Archive for October, 2012

Zmanda – A Carbonite Company

Wednesday, October 31st, 2012

I am very excited to share that today Zmanda has combined forces with Carbonite – the best known brand in cloud backup. I want to take this opportunity to introduce you to Carbonite and tell you what this announcement means to the extended Zmanda family, including our employees, customers, resellers and partners.

First, we become “Zmanda – A Carbonite Company” instead of “Zmanda, Inc.” and I will continue to lead the Zmanda business operations. Carbonite will continue to focus on backing up desktops, laptops, file servers, and mobile devices. Zmanda will continue to focus on backup of servers and databases. Carbonite’s sales team will start selling Zmanda Cloud Backup directly and through its channels. Since Carbonite already has a much larger installed base of users and resellers, our growth should accelerate considerably next year which will allow us to innovate at an even higher level than before. Zmanda’s direct sales team and resellers will continue to offer the Zmanda products they respectively specialize in.

#####

§ **Exercise requirements**:
(1) Translate this sentence from the announcement of Zmanda joining Carbonite into Spanish: "Zmanda will continue to focus on backup of servers and databases."
(2) Continue the announcement of Zmanda joining Carbonite from the point where it stops.
The items after the text have nothing to do with the work here.

§ **Stored items**:
#####

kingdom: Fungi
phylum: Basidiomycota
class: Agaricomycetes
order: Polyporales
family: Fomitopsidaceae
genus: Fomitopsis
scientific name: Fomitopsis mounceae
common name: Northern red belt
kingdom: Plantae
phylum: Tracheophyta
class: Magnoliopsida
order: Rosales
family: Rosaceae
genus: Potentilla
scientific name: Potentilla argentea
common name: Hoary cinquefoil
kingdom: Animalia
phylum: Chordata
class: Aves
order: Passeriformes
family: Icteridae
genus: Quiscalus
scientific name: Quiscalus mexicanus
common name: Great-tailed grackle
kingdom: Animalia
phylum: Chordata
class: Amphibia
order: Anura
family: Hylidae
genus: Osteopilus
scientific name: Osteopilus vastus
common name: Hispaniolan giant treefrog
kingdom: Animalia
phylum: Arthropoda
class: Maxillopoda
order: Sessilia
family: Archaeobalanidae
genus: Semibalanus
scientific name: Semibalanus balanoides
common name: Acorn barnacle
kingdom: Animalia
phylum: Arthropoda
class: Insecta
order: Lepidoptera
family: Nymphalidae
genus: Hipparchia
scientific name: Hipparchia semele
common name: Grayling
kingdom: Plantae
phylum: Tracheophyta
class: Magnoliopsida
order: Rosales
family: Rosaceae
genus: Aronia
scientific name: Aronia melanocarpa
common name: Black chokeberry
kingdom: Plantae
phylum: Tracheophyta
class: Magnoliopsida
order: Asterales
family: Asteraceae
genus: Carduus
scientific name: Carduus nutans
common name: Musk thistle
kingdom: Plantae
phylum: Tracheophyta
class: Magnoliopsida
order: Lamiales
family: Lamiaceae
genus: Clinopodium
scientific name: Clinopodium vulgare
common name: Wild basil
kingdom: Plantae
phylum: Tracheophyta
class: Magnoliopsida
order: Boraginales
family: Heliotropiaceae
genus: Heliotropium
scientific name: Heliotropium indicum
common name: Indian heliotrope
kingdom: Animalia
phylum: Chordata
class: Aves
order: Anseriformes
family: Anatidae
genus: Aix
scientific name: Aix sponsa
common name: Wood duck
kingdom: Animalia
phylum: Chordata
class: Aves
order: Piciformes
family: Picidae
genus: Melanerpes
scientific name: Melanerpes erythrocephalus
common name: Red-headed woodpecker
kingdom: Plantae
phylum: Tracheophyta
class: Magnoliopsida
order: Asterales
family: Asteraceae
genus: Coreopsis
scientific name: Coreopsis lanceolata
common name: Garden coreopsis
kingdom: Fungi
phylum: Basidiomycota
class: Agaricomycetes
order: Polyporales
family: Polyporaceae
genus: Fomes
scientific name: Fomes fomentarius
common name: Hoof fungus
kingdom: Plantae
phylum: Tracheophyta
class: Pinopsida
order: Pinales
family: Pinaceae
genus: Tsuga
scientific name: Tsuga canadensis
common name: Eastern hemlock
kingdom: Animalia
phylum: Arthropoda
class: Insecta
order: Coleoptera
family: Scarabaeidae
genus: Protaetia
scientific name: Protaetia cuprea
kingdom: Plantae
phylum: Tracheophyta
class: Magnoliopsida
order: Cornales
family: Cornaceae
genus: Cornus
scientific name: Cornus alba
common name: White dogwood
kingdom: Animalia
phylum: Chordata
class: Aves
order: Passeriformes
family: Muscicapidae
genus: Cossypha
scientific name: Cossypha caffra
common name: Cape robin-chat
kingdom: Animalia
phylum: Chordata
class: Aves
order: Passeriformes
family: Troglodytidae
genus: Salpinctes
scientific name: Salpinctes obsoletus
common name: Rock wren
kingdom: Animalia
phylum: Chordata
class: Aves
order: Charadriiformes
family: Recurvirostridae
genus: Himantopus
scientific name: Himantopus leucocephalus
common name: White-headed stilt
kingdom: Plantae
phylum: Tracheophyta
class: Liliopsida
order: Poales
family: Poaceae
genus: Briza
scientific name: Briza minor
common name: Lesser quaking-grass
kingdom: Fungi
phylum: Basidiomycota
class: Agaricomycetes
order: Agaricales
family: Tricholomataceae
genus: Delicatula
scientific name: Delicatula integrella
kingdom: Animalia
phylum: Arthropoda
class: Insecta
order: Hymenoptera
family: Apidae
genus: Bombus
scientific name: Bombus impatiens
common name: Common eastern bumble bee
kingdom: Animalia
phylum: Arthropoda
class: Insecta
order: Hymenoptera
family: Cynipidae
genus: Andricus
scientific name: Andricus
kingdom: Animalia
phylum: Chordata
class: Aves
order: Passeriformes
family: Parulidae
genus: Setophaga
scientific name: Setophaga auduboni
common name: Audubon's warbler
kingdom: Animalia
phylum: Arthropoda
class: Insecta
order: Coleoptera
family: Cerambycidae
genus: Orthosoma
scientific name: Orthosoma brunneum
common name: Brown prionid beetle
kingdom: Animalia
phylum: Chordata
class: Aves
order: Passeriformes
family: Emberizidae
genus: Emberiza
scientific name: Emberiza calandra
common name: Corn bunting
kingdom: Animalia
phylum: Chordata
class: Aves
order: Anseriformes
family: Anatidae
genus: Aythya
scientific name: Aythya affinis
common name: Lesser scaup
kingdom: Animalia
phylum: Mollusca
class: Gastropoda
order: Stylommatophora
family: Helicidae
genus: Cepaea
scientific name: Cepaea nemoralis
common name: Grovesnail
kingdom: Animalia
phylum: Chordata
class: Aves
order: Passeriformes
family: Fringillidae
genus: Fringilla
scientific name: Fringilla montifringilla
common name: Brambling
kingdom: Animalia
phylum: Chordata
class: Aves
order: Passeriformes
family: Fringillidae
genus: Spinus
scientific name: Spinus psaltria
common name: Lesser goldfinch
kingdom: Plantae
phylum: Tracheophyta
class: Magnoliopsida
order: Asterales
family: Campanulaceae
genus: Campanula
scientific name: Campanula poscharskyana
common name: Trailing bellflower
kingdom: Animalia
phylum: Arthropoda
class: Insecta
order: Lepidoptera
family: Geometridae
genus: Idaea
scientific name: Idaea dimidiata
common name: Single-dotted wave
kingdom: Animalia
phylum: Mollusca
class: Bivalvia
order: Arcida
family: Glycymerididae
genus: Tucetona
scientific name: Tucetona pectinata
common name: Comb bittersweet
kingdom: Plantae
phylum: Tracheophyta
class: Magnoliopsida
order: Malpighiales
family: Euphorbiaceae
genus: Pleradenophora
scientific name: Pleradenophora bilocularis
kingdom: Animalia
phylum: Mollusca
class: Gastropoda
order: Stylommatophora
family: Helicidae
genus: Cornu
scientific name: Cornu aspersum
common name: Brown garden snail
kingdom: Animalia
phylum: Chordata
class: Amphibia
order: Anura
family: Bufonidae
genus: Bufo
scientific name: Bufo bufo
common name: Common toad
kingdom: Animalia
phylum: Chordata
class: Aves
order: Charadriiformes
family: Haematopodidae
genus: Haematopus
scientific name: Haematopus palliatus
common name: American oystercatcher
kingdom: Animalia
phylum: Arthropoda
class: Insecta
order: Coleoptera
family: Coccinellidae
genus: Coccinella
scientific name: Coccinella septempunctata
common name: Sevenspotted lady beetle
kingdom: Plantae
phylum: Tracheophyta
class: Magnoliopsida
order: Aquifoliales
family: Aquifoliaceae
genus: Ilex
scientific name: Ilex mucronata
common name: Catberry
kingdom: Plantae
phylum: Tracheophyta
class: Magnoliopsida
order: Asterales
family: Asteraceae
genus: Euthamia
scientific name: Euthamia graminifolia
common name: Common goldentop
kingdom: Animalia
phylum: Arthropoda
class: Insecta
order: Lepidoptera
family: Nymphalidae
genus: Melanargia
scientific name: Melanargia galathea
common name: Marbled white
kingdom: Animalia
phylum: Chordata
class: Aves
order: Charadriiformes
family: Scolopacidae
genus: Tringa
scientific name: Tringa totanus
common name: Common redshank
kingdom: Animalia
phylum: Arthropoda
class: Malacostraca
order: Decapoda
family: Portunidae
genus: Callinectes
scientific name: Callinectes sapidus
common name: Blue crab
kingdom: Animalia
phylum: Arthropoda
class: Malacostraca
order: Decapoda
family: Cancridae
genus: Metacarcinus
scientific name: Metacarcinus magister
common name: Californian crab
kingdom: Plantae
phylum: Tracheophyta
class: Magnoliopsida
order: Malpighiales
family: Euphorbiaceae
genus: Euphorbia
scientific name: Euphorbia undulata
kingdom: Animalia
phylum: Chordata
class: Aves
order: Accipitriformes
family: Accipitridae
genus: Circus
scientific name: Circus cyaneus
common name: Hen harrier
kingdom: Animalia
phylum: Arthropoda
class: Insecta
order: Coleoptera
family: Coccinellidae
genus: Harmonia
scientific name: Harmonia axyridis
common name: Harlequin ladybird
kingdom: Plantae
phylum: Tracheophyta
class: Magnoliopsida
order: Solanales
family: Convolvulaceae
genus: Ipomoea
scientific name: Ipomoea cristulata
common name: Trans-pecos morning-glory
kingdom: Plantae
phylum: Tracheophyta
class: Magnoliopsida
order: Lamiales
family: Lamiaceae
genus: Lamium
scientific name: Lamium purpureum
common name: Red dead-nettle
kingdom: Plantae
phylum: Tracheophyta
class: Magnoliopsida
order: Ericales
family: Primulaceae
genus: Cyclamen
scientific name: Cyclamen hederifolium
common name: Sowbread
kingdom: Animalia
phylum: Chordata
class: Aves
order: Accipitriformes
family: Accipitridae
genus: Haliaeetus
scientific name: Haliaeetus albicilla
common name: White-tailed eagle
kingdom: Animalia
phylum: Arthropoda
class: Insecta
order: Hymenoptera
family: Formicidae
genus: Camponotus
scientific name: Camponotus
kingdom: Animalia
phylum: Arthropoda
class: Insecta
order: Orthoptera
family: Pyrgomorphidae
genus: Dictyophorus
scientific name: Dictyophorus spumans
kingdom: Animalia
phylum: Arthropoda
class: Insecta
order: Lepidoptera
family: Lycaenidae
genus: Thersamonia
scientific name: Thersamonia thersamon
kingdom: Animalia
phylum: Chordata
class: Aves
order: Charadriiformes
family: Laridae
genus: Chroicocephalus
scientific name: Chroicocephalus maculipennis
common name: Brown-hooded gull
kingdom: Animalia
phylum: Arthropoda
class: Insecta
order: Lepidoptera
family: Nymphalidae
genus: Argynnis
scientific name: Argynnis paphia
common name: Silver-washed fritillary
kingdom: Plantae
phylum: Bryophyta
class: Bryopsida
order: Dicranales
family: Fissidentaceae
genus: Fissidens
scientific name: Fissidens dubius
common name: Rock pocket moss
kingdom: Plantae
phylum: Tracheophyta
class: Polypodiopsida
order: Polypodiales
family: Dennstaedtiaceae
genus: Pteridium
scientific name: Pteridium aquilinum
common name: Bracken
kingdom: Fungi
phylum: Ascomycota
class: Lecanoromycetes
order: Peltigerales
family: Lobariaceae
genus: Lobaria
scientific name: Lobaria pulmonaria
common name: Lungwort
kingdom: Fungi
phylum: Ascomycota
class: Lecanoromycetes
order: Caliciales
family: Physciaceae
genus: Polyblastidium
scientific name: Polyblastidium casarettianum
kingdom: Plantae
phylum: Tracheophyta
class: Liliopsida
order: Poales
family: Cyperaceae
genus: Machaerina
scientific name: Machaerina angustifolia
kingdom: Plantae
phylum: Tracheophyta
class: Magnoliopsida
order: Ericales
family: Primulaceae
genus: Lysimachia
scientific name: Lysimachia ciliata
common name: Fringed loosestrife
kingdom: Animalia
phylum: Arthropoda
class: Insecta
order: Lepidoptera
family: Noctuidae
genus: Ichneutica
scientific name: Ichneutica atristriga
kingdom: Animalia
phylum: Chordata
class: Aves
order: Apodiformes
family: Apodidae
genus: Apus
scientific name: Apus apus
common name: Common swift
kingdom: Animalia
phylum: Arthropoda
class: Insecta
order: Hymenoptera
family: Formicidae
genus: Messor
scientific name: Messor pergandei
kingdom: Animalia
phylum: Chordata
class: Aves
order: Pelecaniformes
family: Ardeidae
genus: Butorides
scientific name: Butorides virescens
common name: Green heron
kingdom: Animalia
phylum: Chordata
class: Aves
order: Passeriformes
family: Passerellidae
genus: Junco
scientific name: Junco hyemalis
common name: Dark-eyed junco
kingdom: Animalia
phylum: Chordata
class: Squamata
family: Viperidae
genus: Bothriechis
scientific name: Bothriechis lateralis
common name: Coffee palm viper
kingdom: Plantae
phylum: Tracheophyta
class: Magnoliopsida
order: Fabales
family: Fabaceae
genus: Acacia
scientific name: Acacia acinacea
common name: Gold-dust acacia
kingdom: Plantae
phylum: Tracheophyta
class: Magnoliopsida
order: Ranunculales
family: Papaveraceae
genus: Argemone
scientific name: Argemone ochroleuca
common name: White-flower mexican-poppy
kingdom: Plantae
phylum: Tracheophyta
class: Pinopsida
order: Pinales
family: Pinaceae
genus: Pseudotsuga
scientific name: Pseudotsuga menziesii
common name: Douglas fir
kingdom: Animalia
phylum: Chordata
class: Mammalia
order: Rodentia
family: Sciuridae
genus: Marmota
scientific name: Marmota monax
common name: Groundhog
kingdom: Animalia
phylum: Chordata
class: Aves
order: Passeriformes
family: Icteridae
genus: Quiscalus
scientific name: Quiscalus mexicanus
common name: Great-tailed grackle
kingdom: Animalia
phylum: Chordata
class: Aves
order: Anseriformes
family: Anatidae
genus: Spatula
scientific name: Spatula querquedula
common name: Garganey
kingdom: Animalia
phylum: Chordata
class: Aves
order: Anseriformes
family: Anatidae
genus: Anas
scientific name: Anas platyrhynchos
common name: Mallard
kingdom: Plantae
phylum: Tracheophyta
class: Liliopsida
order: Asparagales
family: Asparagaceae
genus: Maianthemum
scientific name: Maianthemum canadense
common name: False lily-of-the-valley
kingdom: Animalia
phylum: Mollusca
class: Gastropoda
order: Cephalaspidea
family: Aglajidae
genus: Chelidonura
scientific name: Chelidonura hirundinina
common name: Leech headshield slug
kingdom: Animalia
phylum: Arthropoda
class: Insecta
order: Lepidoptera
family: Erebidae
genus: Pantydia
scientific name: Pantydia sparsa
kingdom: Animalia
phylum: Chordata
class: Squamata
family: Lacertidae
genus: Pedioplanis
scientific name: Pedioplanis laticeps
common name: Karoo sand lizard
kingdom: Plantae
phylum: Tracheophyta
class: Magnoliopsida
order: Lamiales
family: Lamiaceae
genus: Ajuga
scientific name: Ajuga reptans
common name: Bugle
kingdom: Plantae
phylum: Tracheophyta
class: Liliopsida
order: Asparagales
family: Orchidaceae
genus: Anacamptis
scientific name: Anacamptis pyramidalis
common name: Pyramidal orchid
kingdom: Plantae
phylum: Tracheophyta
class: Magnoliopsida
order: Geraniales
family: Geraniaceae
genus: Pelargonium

#####

§ **Per-task answers**:
(1) Zmanda seguirá centrándose en la copia de seguridad de servidores y bases de datos.

(2)
I’ve gotten to know Carbonite over the last few months and I am very impressed with their organization and am looking forward to joining the management team. One of the things that attracted me to Carbonite was its commitment to customer support. Carbonite has built a very impressive customer support center in Lewiston, Maine, about a two hour drive north of their Boston headquarters, where it now employs a little over 200 people. We’ll be training a technical team in Maine to help us support Zmanda Cloud Backup, and of course we’ll also be keeping our support teams in Silicon Valley and in Pune, India for escalations and support of Amanda Enterprise and Zmanda Recovery Manager for MySQL. Please note that at this point, all our current methods of connecting with customer support including Zmanda Network, will continue as is.

Another thing that makes Carbonite a good fit for us is its commitment to ease-of-use. Installing and operating Carbonite’s backup software is as easy as it gets. We share this goal, and we hope to learn a thing or two from the Carbonite team on this front – as we continue to build on aggressive roadmap of all our product lines.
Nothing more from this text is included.